- The Washington Times - Tuesday, November 18, 2008

UPDATED:

The fight over how to use the Treasury’s $700 billion bank rescue fund went into another round on Capitol Hill Tuesday, with top administration officials testifying that the money should be reserved for potential financial disasters — including another possible big bank failure — rather than auto or homeowner bailouts.

Federal Reserve chairman Ben S. Bernanke stressed that while the severe crunch in credit markets has eased somewhat since last month, markets remain “far from normal” and getting loans is still a problem for banks, businesses and consumers. Further turmoil in markets and the downfall of more big institutions are still possible, he said.

Secretary of the Treasury Henry Paulson told the House Financial Services Committee that the best way to limit the spread of an already deep recession in the economy is by using the funds to further bolster banks and credit companies that are being hammered not only by worsening mortgage defaults but by sharply rising delinquencies on credit cards and other kinds of consumer debts.

“The purpose of the financial rescue legislation was to stabilize our financial system and to strengthen it. It is not a panacea for all our economic difficulties,” he said, as committee members lambasted him for not directing some of the funds to help homeowners facing foreclosure or automakers facing bankruptcy.

“If we have learned anything throughout this year, we have learned that this financial crisis is unpredictable and difficult to counteract,” Mr. Paulson said. “So early last week, we concluded it was only prudent to reserve our […] capacity, maintaining not only our flexibility, but that of the next administration.”
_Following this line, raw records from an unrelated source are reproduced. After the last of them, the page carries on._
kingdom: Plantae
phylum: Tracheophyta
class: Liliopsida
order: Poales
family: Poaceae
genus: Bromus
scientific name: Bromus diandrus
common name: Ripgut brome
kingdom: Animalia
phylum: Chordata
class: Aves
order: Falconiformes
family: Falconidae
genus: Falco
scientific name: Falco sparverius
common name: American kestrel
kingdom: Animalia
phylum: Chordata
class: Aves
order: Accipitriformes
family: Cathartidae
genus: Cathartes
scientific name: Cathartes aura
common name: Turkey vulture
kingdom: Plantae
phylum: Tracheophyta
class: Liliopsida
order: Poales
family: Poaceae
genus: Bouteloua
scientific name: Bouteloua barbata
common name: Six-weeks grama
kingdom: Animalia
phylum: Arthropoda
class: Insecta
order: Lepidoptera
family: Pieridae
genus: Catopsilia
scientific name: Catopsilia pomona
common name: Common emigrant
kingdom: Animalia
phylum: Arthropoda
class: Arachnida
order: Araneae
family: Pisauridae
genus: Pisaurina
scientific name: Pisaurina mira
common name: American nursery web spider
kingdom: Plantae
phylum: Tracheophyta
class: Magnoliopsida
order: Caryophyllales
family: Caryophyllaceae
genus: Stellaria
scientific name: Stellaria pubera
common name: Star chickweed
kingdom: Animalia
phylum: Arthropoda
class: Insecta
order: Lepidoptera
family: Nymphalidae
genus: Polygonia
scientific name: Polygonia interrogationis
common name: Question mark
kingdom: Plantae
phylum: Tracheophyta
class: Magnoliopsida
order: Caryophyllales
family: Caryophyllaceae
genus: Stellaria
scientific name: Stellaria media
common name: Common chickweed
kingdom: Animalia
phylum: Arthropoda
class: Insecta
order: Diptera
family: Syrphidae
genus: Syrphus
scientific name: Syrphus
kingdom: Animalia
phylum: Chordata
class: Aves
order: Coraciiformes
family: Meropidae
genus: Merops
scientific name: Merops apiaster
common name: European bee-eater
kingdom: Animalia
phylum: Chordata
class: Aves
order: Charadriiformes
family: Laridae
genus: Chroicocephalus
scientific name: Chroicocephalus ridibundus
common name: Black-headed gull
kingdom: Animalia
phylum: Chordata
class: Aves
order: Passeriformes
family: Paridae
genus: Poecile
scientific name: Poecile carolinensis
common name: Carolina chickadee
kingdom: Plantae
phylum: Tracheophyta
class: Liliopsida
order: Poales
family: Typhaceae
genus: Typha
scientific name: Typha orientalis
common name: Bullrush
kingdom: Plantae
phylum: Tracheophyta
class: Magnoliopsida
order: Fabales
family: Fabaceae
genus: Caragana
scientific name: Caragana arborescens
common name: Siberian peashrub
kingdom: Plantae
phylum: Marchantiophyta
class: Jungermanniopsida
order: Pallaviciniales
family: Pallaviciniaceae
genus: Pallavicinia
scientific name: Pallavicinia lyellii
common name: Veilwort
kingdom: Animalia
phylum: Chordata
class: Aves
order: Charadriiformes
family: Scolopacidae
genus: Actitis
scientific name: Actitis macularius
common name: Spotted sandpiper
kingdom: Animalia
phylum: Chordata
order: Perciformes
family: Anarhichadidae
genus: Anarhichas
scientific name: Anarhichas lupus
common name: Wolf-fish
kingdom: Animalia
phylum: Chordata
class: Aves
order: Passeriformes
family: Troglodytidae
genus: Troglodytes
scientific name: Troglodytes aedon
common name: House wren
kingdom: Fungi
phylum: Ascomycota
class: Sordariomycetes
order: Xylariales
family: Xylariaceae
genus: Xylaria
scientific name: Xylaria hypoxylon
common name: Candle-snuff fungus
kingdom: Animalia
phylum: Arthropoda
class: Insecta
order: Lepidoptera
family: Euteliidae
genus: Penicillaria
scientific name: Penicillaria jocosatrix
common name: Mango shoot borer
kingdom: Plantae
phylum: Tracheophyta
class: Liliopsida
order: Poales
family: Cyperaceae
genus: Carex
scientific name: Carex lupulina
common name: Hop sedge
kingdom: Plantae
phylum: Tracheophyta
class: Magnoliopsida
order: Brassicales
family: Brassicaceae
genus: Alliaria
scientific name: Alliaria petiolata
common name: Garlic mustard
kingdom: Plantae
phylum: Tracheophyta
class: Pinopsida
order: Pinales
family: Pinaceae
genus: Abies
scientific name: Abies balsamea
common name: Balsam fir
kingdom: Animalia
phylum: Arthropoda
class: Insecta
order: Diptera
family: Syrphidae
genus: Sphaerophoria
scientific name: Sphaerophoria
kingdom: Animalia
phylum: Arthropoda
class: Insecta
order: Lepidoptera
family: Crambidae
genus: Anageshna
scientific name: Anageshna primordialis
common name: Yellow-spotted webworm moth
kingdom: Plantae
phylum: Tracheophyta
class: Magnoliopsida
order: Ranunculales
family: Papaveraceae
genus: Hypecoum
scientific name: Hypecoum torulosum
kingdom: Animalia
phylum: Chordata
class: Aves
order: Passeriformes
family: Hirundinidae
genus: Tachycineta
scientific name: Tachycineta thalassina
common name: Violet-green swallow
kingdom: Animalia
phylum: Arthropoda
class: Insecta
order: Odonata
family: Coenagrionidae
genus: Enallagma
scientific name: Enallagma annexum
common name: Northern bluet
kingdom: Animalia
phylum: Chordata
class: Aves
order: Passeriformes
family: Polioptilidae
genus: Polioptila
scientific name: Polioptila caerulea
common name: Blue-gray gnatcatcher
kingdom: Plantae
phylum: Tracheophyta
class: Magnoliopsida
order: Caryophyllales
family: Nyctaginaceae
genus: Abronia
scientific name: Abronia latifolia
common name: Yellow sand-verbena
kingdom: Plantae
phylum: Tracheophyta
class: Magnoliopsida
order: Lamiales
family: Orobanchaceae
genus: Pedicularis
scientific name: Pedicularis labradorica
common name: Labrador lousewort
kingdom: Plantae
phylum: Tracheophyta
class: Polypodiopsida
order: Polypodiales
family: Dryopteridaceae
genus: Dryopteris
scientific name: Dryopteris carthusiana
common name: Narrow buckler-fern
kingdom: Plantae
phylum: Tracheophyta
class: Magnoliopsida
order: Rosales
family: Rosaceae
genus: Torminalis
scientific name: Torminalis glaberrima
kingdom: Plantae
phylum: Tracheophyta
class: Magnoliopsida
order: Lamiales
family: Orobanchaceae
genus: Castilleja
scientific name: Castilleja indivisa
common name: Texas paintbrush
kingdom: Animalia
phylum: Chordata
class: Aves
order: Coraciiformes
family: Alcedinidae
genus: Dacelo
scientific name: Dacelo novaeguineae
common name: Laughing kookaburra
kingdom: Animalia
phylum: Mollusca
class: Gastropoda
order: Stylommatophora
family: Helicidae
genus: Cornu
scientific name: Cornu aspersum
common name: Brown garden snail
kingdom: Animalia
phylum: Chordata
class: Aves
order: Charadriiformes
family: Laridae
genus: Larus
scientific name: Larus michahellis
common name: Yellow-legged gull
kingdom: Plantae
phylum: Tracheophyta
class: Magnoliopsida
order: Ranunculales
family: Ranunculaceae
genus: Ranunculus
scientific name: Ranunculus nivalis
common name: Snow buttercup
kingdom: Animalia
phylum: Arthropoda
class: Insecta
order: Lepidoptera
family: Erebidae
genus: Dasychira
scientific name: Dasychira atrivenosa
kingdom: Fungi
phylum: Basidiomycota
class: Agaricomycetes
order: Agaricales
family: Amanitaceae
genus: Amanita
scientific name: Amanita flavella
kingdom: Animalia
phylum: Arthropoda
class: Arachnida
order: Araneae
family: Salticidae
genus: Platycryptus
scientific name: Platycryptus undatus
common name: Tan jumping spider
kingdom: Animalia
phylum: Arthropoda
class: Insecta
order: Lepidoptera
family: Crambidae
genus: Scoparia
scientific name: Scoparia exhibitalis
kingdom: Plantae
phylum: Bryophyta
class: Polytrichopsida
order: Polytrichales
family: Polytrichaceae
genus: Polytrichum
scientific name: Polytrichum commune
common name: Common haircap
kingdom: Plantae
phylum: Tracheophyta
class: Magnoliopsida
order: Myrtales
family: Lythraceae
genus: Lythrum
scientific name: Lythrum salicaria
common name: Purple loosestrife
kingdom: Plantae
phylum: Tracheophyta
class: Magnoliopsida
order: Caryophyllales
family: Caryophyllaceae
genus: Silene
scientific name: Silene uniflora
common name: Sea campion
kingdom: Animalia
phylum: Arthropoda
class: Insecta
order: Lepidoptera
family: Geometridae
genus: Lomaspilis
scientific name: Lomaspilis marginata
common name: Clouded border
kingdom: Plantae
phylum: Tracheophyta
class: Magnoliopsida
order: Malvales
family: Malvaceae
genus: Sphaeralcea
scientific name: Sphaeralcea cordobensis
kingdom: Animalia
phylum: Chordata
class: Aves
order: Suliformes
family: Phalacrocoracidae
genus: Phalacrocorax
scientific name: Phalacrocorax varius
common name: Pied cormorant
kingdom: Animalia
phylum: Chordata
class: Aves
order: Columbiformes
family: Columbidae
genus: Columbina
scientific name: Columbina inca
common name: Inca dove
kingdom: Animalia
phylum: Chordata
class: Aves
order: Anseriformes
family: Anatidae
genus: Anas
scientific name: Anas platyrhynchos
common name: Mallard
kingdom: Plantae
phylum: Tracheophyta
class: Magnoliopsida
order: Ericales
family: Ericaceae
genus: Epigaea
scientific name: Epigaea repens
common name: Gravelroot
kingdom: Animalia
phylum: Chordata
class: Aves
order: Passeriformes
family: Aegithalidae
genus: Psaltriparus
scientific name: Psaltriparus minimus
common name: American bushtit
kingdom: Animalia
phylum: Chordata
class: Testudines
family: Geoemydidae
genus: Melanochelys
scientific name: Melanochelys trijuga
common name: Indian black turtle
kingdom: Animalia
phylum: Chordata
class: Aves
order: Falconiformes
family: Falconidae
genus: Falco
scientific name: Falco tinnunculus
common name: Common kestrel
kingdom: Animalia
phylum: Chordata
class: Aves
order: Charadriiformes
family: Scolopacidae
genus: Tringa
Another reason for conserving the funds, he said, is “this year we will issue $1.5 trillion of Treasury securities” to finance the bank rescue programs — a level of debt many times higher than the government has ever footed before.

While lawmakers conceded that Mr. Paulson is under no obligation to use the funds to rescue Detroit’s Big Three auto firms, House committee chairman Barney Frank, Massachusetts Democrat, charged that he is failing to carry out the law by refusing to divert money into foreclosure prevention as Congress directed.

“There, I believe, is an overwhelming and powerful set of reasons why some of the…money must be used for mortgage foreclosure,” he said, advising Mr. Paulson to “let a hundred flowers bloom” by experimenting with ways to help homeowners avoid losing their houses.

Legislators praised Federal Deposit Insurance Corp. chairman Sheila Bair, who testified that it is “essential” for Treasury to offer loan guarantees and credit help to slow home foreclosures. She said the Treasury is getting “behind the curve” by not taking more aggressive action.

Mr. Paulson said the Treasury already is providing the most powerful support it can for homeowners by providing backing for Fannie Mae and Freddie Mac to ensure they can keep guaranteeing mortgages with low interest rates.

“I have not said no” to funding a foreclosure prevention effort, he said, but he has not found a program that “strikes the right balance” between helping homeowners and protecting taxpayers’ money. “I am looking very hard” for such a program, he said.

Mr. Bernanke fended off criticism of the Fed for not disclosing more about the more than $2 trillion of loan programs for banks and corporations it started this year, which lawmakers said could expose taxpayers to large losses.

It would be “counterproductive” to reveal identities of financial institutions borrowing from the Fed because “that might create a stigma,” he said. “It’s very safe. We’ve never lost a penny in these lending programs.”

Mr. Bernanke conceded that the massive loan programs, along with the Treasury’s $290 billion of cash infusions for banks and insurance companies, so far have had a limited impact, producing only gradual improvements in recent weeks. The biggest breakthrough is top-rated corporations, states and cities are able to borrow once again in open markets, he said.